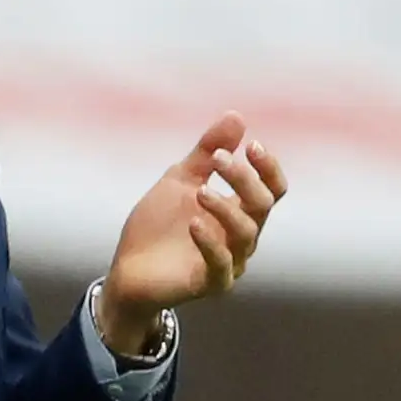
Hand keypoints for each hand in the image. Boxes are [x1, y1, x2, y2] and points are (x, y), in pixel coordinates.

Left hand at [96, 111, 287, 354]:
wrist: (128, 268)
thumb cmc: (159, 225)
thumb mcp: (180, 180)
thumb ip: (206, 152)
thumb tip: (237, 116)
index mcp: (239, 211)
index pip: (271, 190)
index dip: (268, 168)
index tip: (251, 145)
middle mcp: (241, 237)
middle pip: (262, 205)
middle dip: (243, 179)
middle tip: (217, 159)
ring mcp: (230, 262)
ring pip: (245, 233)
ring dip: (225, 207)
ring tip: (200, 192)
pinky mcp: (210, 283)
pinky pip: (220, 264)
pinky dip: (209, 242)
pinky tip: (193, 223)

— Exercise details —
Wherever a line in the data above holds the word "middle", copy that line.

— Task response —
middle mcp: (241, 237)
middle pip: (262, 205)
middle dip: (243, 179)
middle tip: (217, 159)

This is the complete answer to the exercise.